Um volumoso acervo documental entregue às autoridades federais começou a desvendar a complexa arquitetura financeira sob investigação nas instâncias superiores. No âmbito das apurações que apuram supostos repasses ilícitos ao senador Jaques Wagner, o advogado Daniel Monteiro — apontado como um dos formuladores da estrutura societária vinculada ao banqueiro Daniel Vorcaro — apresentou à Polícia Federal e ao gabinete do ministro André Mendonça um mapeamento detalhado composto por mais de 500 contratos e aditivos contratuais.
Uso de papéis sem liquidez como moeda de troca contábil
A estratégia defensiva de Monteiro, que busca demonstrar atuação puramente técnica na elaboração de peças jurídicas, acabou por oferecer aos investigadores um roteiro minucioso de como bilhões de reais em patrimônio real orbitavam entre instituições financeiras, fundos de investimento e entidades no exterior. Segundo os registros apresentados, o pilar das transações consistia no emprego de direitos creditórios de dificílima liquidação, vinculados à Construtora Industrial Brasileira (CIB) — empresa que busca na Justiça, desde a década de 1960, reparações da União decorrentes da construção de uma rodovia na Região Norte.
Ainda que valorados contabilmente em R$ 35 bilhões, esses títulos funcionavam como uma moeda figurativa. Através de fatiamentos sucessivos, os papéis sem lastro de mercado eram trocados por ativos com liquidez efetiva, como ações negociadas na B3 e Cédulas de Crédito Bancário (CCBs) oriundas de empréstimos concedidos pelo Banco Master.
Triangulação de fundos e remessas para o exterior
O material entregue expõe casos concretos dessa dinâmica. Em dezembro de 2024, uma transação envolveu o fundo Montenegro e o FIDC Esperanza: o primeiro cedeu R$ 800 milhões procedentes da alienação de participações em companhias como Light e Veste, recebendo em contrapartida unicamente os papéis da CIB. Na prática, o fundo Esperanza utilizou esses títulos para absorver mais de R$ 6 bilhões em ativos legítimos integrados ao ecossistema do grupo.

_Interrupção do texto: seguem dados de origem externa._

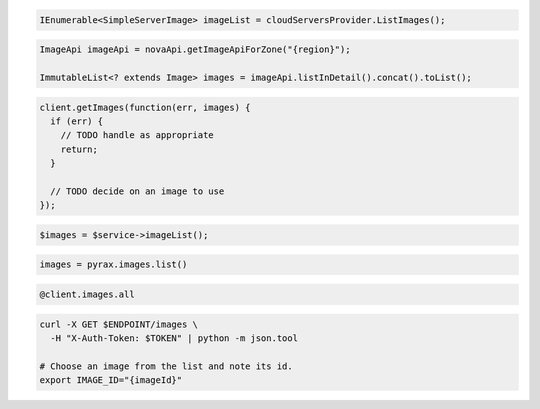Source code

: .. code-block:: csharp

  IEnumerable<SimpleServerImage> imageList = cloudServersProvider.ListImages();

.. code-block:: java

  ImageApi imageApi = novaApi.getImageApiForZone("{region}");

  ImmutableList<? extends Image> images = imageApi.listInDetail().concat().toList();

.. code-block:: javascript

  client.getImages(function(err, images) {
    if (err) {
      // TODO handle as appropriate
      return;
    }

    // TODO decide on an image to use
  });

.. code-block:: php

  $images = $service->imageList();

.. code-block:: python

  images = pyrax.images.list()

.. code-block:: ruby

  @client.images.all

.. code-block:: sh

  curl -X GET $ENDPOINT/images \
    -H "X-Auth-Token: $TOKEN" | python -m json.tool

  # Choose an image from the list and note its id.
  export IMAGE_ID="{imageId}"
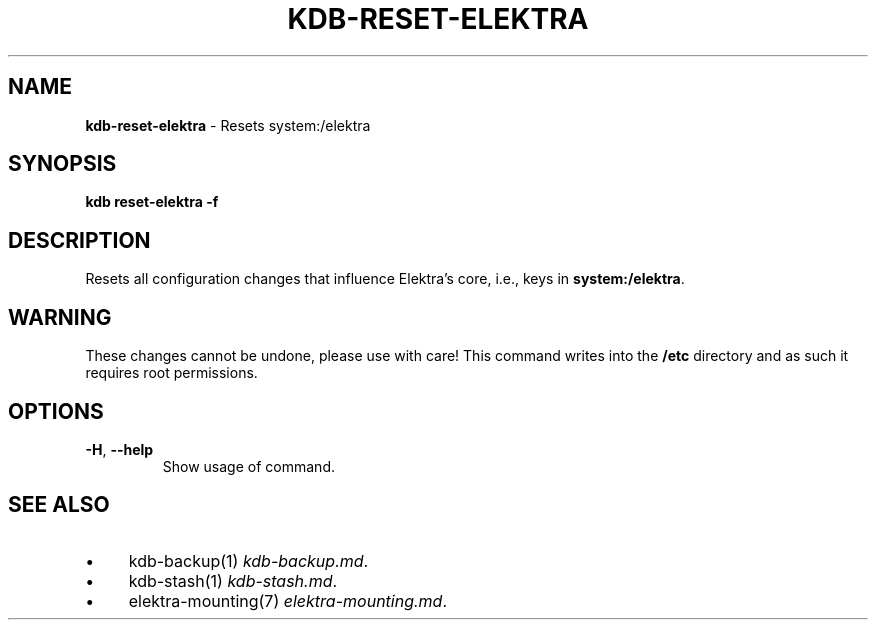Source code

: .\" generated with Ronn-NG/v0.10.1
.\" http://github.com/apjanke/ronn-ng/tree/0.10.1.pre3
.TH "KDB\-RESET\-ELEKTRA" "1" "May 2023" ""
.SH "NAME"
\fBkdb\-reset\-elektra\fR \- Resets system:/elektra
.SH "SYNOPSIS"
\fBkdb reset\-elektra \-f\fR
.SH "DESCRIPTION"
Resets all configuration changes that influence Elektra's core, i\.e\., keys in \fBsystem:/elektra\fR\.
.SH "WARNING"
These changes cannot be undone, please use with care! This command writes into the \fB/etc\fR directory and as such it requires root permissions\.
.SH "OPTIONS"
.TP
\fB\-H\fR, \fB\-\-help\fR
Show usage of command\.
.SH "SEE ALSO"
.IP "\(bu" 4
kdb\-backup(1) \fIkdb\-backup\.md\fR\.
.IP "\(bu" 4
kdb\-stash(1) \fIkdb\-stash\.md\fR\.
.IP "\(bu" 4
elektra\-mounting(7) \fIelektra\-mounting\.md\fR\.
.IP "" 0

A operação permitia capitalizar estruturas no exterior sem a necessidade de aportes em moeda corrente. Em determinado negócio, o próprio Daniel Vorcaro absorveu R$ 1,89 bilhão em títulos da CIB ao repassar ao FIDC Esperanza participações de sua offshore sediada nas Ilhas Cayman — a Master Holding Cayman (posteriormente renomeada Titan Capital), entidade recentemente encerrada por determinação da Justiça caribenha.

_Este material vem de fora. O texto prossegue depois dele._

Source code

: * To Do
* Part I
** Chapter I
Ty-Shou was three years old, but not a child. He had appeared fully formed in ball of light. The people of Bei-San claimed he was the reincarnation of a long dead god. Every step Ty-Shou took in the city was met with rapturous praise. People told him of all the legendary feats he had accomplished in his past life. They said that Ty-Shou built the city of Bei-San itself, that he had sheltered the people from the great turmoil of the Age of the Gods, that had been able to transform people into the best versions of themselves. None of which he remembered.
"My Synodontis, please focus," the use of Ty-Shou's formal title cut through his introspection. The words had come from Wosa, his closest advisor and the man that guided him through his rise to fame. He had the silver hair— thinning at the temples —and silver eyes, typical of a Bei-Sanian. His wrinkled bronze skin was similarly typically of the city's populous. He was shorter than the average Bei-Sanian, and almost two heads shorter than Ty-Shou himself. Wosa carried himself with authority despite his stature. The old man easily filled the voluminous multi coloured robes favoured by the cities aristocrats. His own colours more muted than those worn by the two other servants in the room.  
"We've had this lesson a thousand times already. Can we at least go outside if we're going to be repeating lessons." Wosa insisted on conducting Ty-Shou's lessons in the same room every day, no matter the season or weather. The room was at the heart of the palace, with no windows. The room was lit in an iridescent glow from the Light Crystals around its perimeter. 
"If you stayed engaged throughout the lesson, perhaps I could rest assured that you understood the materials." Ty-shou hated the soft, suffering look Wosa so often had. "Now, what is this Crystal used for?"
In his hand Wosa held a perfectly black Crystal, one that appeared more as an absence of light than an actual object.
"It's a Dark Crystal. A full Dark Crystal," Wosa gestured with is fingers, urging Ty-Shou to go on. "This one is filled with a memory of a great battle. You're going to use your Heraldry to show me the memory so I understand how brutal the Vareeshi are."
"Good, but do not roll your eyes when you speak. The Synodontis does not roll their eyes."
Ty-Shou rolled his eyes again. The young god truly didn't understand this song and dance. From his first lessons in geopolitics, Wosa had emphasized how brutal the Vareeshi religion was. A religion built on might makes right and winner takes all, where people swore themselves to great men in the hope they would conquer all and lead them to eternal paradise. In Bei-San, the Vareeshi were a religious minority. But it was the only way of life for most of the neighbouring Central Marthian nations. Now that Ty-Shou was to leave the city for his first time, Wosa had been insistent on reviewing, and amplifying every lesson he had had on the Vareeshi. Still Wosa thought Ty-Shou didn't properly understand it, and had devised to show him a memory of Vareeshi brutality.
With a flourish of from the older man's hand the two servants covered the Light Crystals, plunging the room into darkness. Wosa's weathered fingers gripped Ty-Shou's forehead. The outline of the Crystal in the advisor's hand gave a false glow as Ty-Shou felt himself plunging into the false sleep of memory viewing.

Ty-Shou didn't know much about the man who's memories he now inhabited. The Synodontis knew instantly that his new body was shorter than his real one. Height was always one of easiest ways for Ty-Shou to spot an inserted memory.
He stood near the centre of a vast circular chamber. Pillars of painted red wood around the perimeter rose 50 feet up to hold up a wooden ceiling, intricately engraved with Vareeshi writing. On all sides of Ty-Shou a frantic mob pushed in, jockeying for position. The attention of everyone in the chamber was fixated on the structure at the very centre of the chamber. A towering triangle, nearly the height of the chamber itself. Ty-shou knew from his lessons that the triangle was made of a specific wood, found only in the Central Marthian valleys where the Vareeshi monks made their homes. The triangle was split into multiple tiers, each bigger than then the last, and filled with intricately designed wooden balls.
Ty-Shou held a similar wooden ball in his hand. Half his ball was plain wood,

Circuito de autopagamento e camadas operacionais
Entre os meses de janeiro e abril de 2025, a engrenagem ganhou nova escala com a participação do fundo Hans 95, citado nos desdobramentos da Operação Carbono Oculto. O veículo adquiriu uma carteira de 15 fundos nacionais integrados ao grupo utilizando novamente os títulos contenciosos da CIB como forma de quitação. Em seguida, o Hans 95 repassou esse bloco de fundos para a offshore caribenha de Vorcaro em troca de participações acionárias na própria entidade no exterior.
Essas ações foram posteriormente negociadas com o FIDC Esperanza pelo montante de R$ 1,55 bilhão, pagos mais uma vez por meio dos papéis da construtora. Ao término do circuito contratual, o banqueiro tornava-se titular efetivo das empresas e fundos no Brasil por meio da offshore, enquanto os títulos sem liquidez ficavam retidos na base dos fundos locais. O dossiê mapeia o envolvimento de mais de 60 veículos de investimento — entre FIDCs, FIPs, FIAs e multimercados — estruturados sob esse modelo.